* Activity *
Pull every line containing "This" from the data.

* Supplied data *
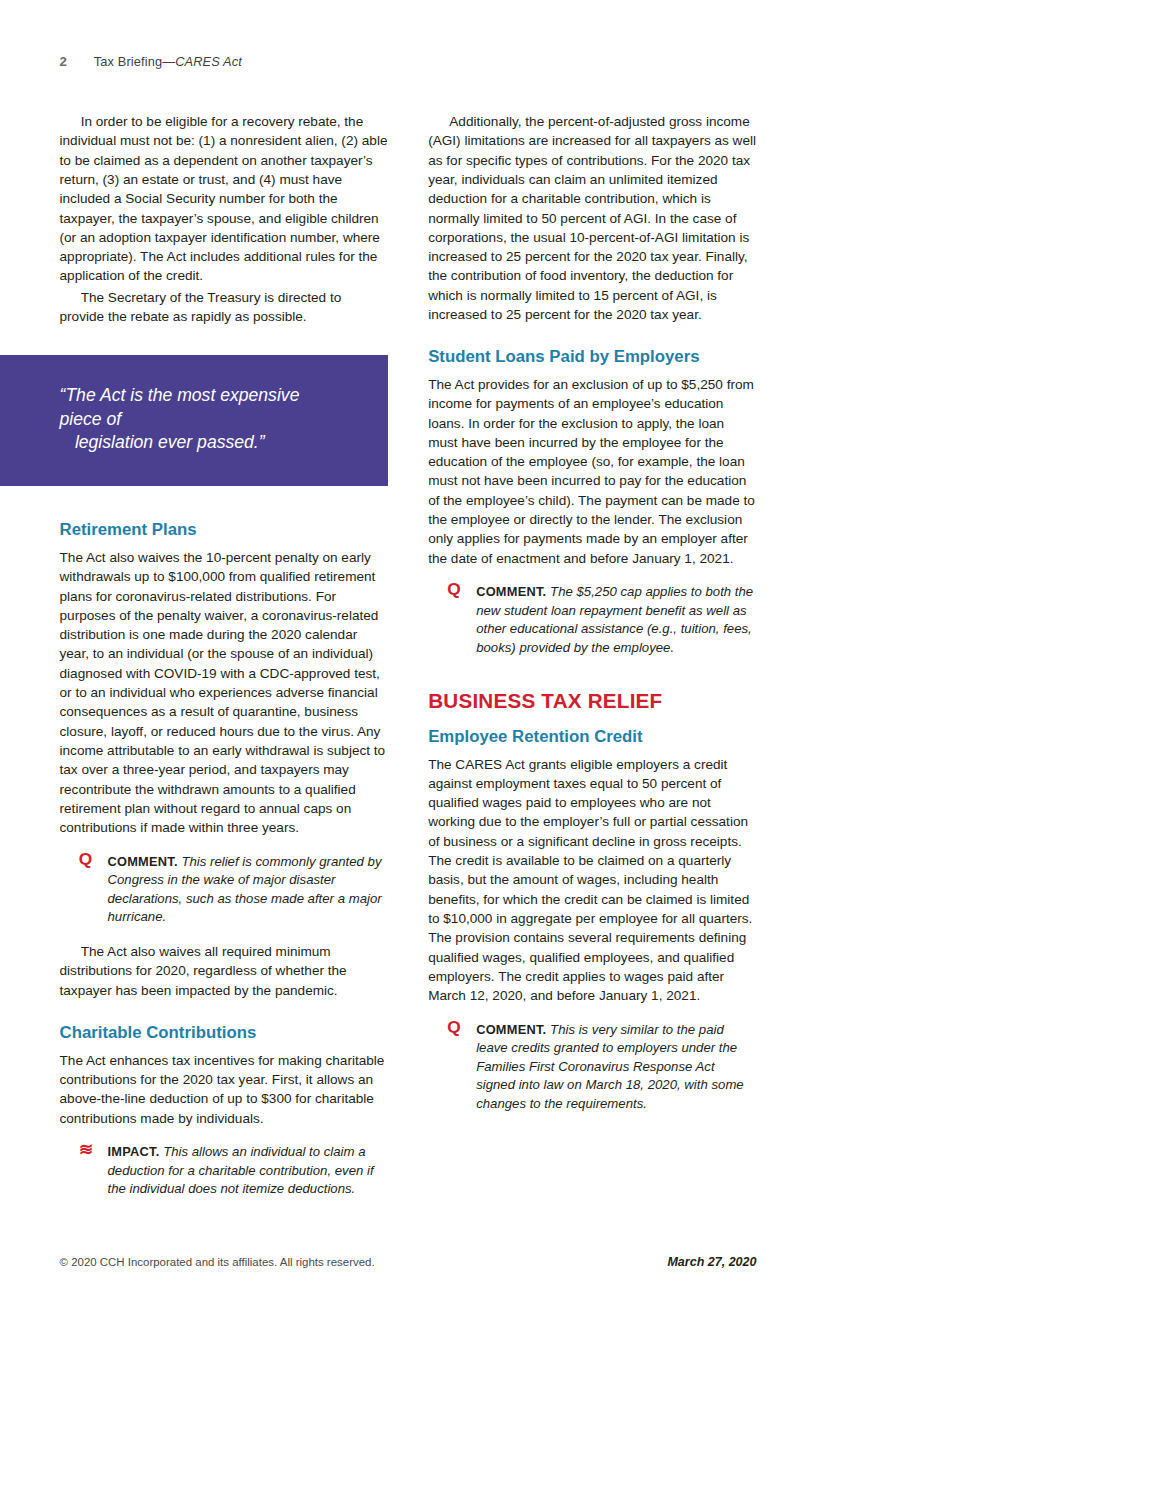2 Tax Briefing—CARES Act
In order to be eligible for a recovery rebate, the individual must not be: (1) a nonresident alien, (2) able to be claimed as a dependent on another taxpayer’s return, (3) an estate or trust, and (4) must have included a Social Security number for both the taxpayer, the taxpayer’s spouse, and eligible children (or an adoption taxpayer identification number, where appropriate). The Act includes additional rules for the application of the credit.
The Secretary of the Treasury is directed to provide the rebate as rapidly as possible.
“The Act is the most expensive piece of
legislation ever passed.”
Retirement Plans
The Act also waives the 10-percent penalty on early withdrawals up to $100,000 from qualified retirement plans for coronavirus-related distributions. For purposes of the penalty waiver, a coronavirus-related distribution is one made during the 2020 calendar year, to an individual (or the spouse of an individual) diagnosed with COVID-19 with a CDC-approved test, or to an individual who experiences adverse financial consequences as a result of quarantine, business closure, layoff, or reduced hours due to the virus. Any income attributable to an early withdrawal is subject to tax over a three-year period, and taxpayers may recontribute the withdrawn amounts to a qualified retirement plan without regard to annual caps on contributions if made within three years.
Q COMMENT. This relief is commonly granted by Congress in the wake of major disaster declarations, such as those made after a major hurricane.
The Act also waives all required minimum distributions for 2020, regardless of whether the taxpayer has been impacted by the pandemic.
Charitable Contributions
The Act enhances tax incentives for making charitable contributions for the 2020 tax year. First, it allows an above-the-line deduction of up to $300 for charitable contributions made by individuals.
≋ IMPACT. This allows an individual to claim a deduction for a charitable contribution, even if the individual does not itemize deductions.
Additionally, the percent-of-adjusted gross income (AGI) limitations are increased for all taxpayers as well as for specific types of contributions. For the 2020 tax year, individuals can claim an unlimited itemized deduction for a charitable contribution, which is normally limited to 50 percent of AGI. In the case of corporations, the usual 10-percent-of-AGI limitation is increased to 25 percent for the 2020 tax year. Finally, the contribution of food inventory, the deduction for which is normally limited to 15 percent of AGI, is increased to 25 percent for the 2020 tax year.
Student Loans Paid by Employers
The Act provides for an exclusion of up to $5,250 from income for payments of an employee’s education loans. In order for the exclusion to apply, the loan must have been incurred by the employee for the education of the employee (so, for example, the loan must not have been incurred to pay for the education of the employee’s child). The payment can be made to the employee or directly to the lender. The exclusion only applies for payments made by an employer after the date of enactment and before January 1, 2021.
Q COMMENT. The $5,250 cap applies to both the new student loan repayment benefit as well as other educational assistance (e.g., tuition, fees, books) provided by the employee.
Business Tax Relief
Employee Retention Credit
The CARES Act grants eligible employers a credit against employment taxes equal to 50 percent of qualified wages paid to employees who are not working due to the employer’s full or partial cessation of business or a significant decline in gross receipts. The credit is available to be claimed on a quarterly basis, but the amount of wages, including health benefits, for which the credit can be claimed is limited to $10,000 in aggregate per employee for all quarters. The provision contains several requirements defining qualified wages, qualified employees, and qualified employers. The credit applies to wages paid after March 12, 2020, and before January 1, 2021.
Q COMMENT. This is very similar to the paid leave credits granted to employers under the Families First Coronavirus Response Act signed into law on March 18, 2020, with some changes to the requirements.
© 2020 CCH Incorporated and its affiliates. All rights reserved. March 27, 2020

* Output *
Q COMMENT. This relief is commonly granted by Congress in the wake of major disaster declarations, such as those made after a major hurricane.
≋ IMPACT. This allows an individual to claim a deduction for a charitable contribution, even if the individual does not itemize deductions.
Q COMMENT. This is very similar to the paid leave credits granted to employers under the Families First Coronavirus Response Act signed into law on March 18, 2020, with some changes to the requirements.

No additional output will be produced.